Subsequent Lone Pine tournaments would be nine-round events and thus meet FIDE requirements for rated Swiss tournaments.
Former World Champion Tigran Petrosian (USSR) won the $8000 first prize, with a 5½–1½ score, the lowest winning seven-round score in Lone Pine history.
Second place at 5–2 was shared by Larry Christiansen (USA), Vasily Smyslov (USSR), Oscar Panno (Argentina), Miguel Najdorf (Argentina), Miguel Quinteros (Argentina), Tony Miles (England), Ken Rogoff (USA), Győző Forintos (Hungary), and Walter Browne (USA).
No FIDE norms were available at this tournament due to its seven-round length.

===1977===
The 1977 tournament had a number of firsts. For the first time, there was no clear winner. Also for the first time, a woman shared the top of the score card. The increase in the number of entrants in 1976 required that the qualification standards be increased in 1977, so the requirements were returned to those of 1975. The field of 48 had an average rating of 2410. Nona Gaprindashvili (USSR) tied for first with Yuri Balashov (USSR), Oscar Panno (Argentina), and Dragutin Sahović (Yugoslavia), with the score 6½–2½. Nona's performance at Lone Pine made her the first woman ever to earn a norm for the title of Grandmaster.
This was the first elite tournament victory by a woman.
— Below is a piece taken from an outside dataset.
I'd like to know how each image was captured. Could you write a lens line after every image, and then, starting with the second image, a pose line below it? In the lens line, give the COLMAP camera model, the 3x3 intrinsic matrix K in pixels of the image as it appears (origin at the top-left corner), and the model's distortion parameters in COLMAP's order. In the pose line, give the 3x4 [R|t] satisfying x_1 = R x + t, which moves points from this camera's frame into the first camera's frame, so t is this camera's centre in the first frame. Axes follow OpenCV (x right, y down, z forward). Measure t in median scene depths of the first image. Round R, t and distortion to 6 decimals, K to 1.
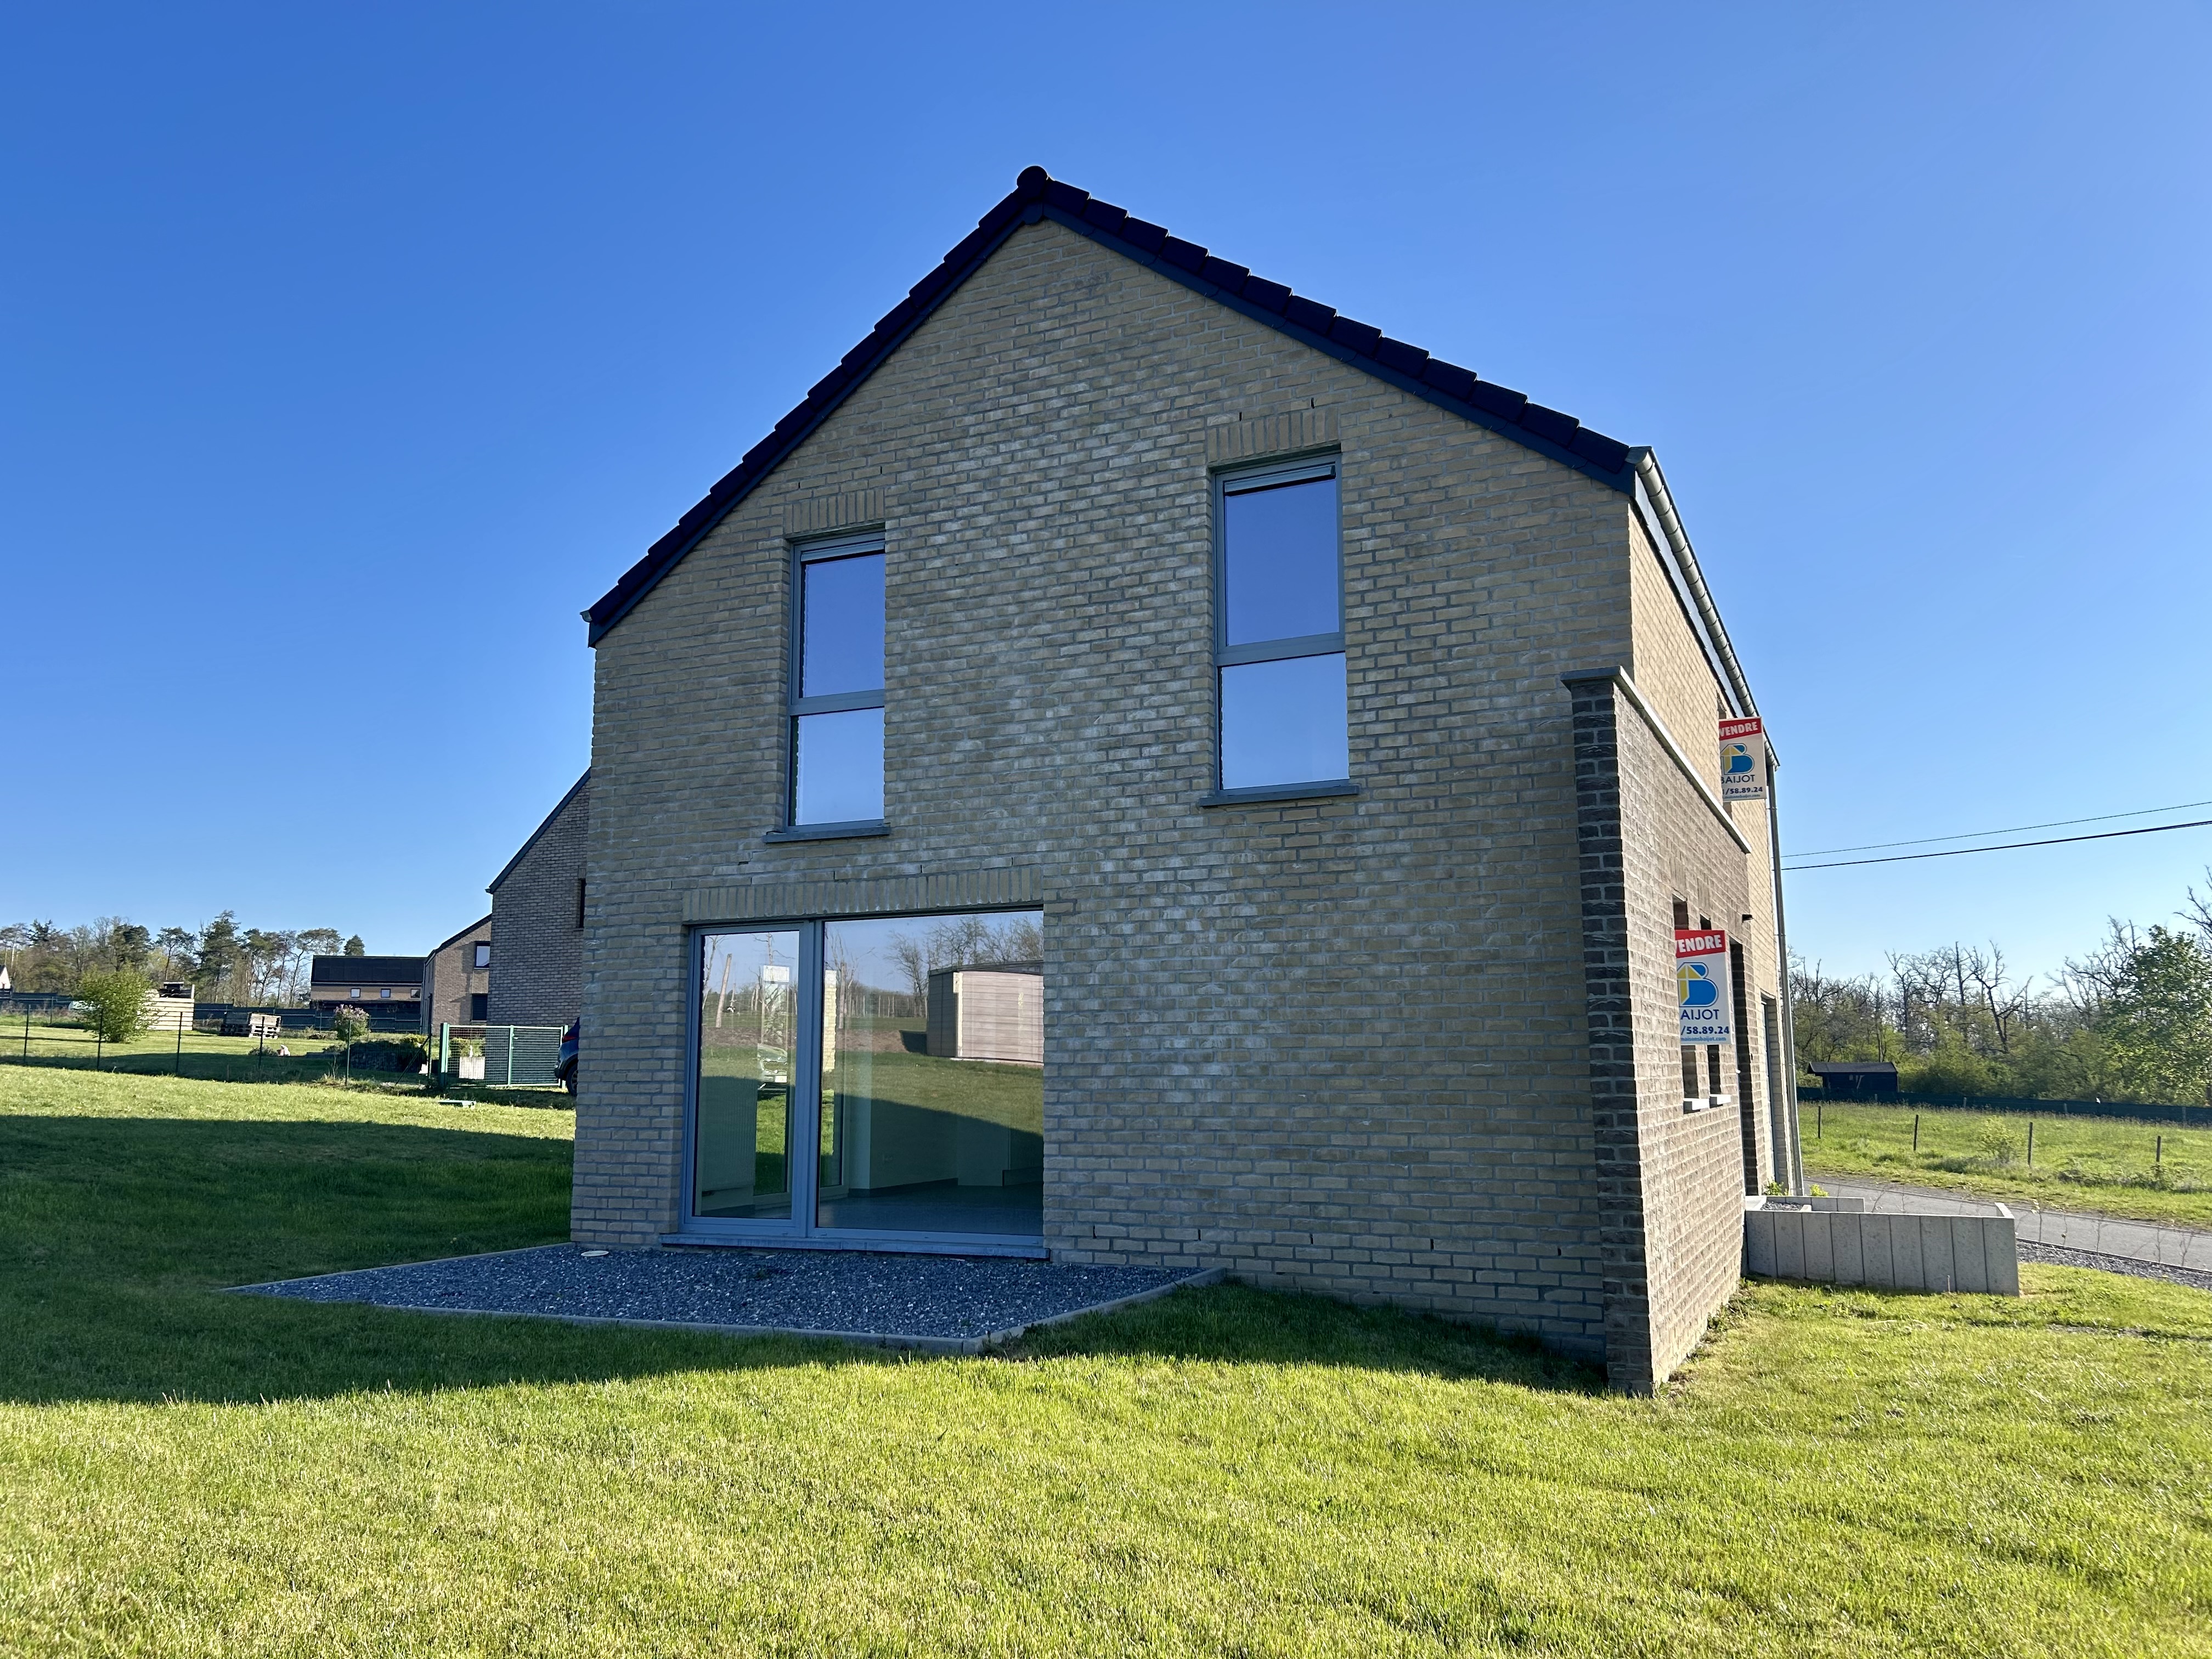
lens RADIAL K [[1715.3, 0, 1104.2], [0, 1715.3, 839.8], [0, 0, 1]] dist [0.109316, -0.157981]
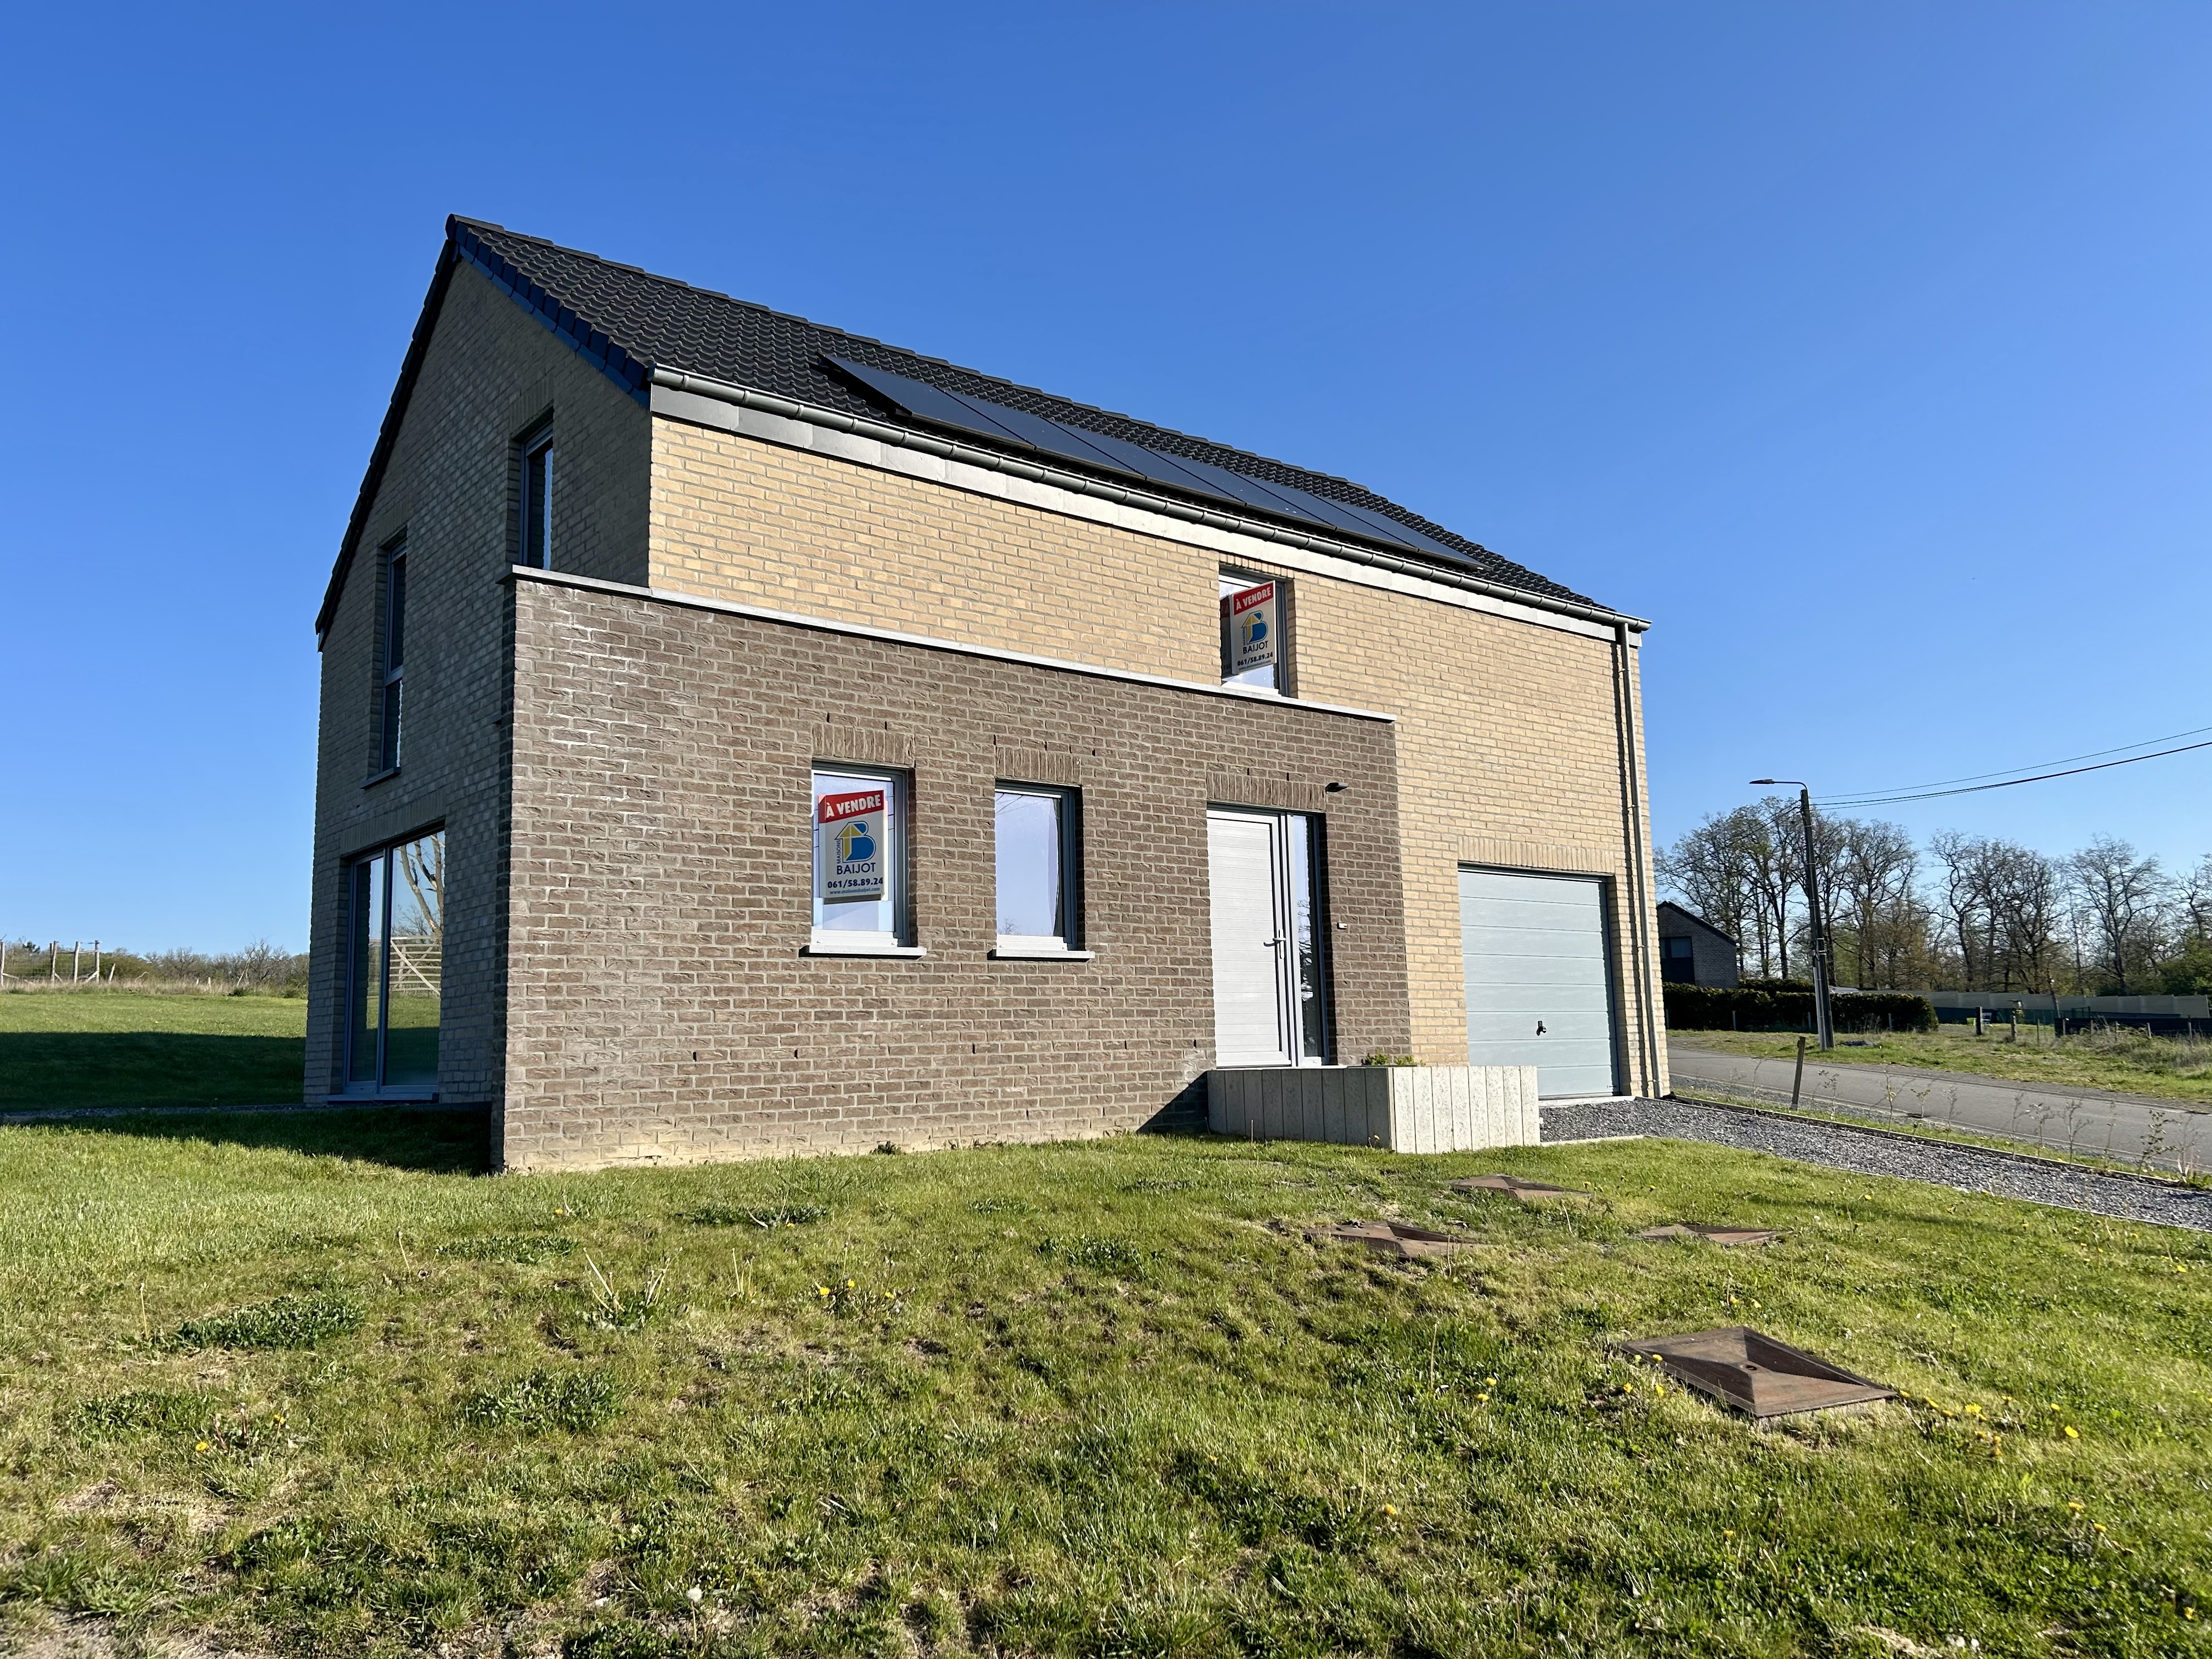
lens RADIAL K [[1715.3, 0, 1104.2], [0, 1715.3, 839.8], [0, 0, 1]] dist [0.109316, -0.157981]
pose [[0.897019, -0.074155, -0.435727, 0.829018], [0.077241, 0.996956, -0.010656, 0.092405], [0.435190, -0.024097, 0.900016, 0.084092]]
Fifth and sixth place at 6–3 was shared by William Lombardy and Larry Christiansen (both USA).

===1978===
The 1978 tournament retained the same entrance requirements and tournament format as 1977. The field of 68 was a record, with a greater number of international participants and an average rating of 2431. GM Bent Larsen (Denmark) won with 7½–1½, the best score ever in a 9-round Lone Pine tournament. The larger number of international participants made norm opportunities more plentiful than before, and the eleven norms achieved set a record for an individually paired Swiss or round-robin tournament. (The Olympiads are paired by team rather than individual.) GM norms were earned by Jack Peters, Vitaly Zaltsman, Ken Rogoff (all USA), and Peter Biyiasas (Canada).
IM norms were earned by Yasser Seirawan and Tim Taylor (both USA), Jaime Sunye Neto (Brazil), Jon Speelman (England), Haukur Angantýsson, Margeir Pétursson and Helgi Ólafsson (all Iceland).

===1979===
Requirements were tightened in 1979, with an IM or GM title, USCF senior master (rating 2400+), or junior rated over 2300 required for entrance.
The field grew to a new record of 73 including players from 18 countries, and 27 GMs and 22 IMs.
The average rating was 2444.
Again there was no clear winner, with four players tying for the top score. Svetozar Gligorić and Vladimir Liberzon became the first repeat winners, joined by Vlastimil Hort (Czechoslovakia) and Florin Gheorghiu (Romania) with the score 6½–2½.
The newly created FIDE Master (FM) title was available for the first time.
Yasser Seirawan (USA) earned a GM norm; Walter Morris (USA), Jack Peters (USA), Joe Bradford (USA), Nick de Firmian (USA) and Paul van der Sterren (the Netherlands), earned IM norms; and Doug Root (USA) and David Strauss (USA) earned FM norms.

===1980===
In 1980, an International Master title was no longer sufficient for entry.
Eligibility requirements were increased to Grandmaster, adults rated over 2450, and juniors rated over 2350.
The average rating of the field of 43 jumped to 2487.
Roman Dzindzichashvili (Israel) won with the score 7–2.
Dzindzichashvili had emigrated from Israel to the U.S. the year before and would subsequently become a U.S. citizen.
Michael Wilder, Jay Whitehead, Doug Root, and Ron Henley (all USA) earned IM norms; Joel Benjamin (USA) earned an FM norm.

===1981===
The final Lone Pine tournament was held in 1981.
GM Viktor Korchnoi topped a field of 61 with the score 7–2 to win the $15,000 first prize.
Three grandmasters tied for second with 6½–2½: Yasser Seirawan (USA), Gennadi Sosonko (Netherlands), and Svetozar Gligorić (Yugoslavia).
The tournament included two Soviet grandmasters, Artur Yusupov and Oleg Romanishin, making it the first tournament aside from the Olympiads since Korchnoi's 1976 defection from the Soviet Union in which a Soviet player competed with him.
No U.S. players earned title norms at this tournament.

The 1982 Canadian documentary The Great Chess Movie included footage from the 1981 tournament throughout the movie.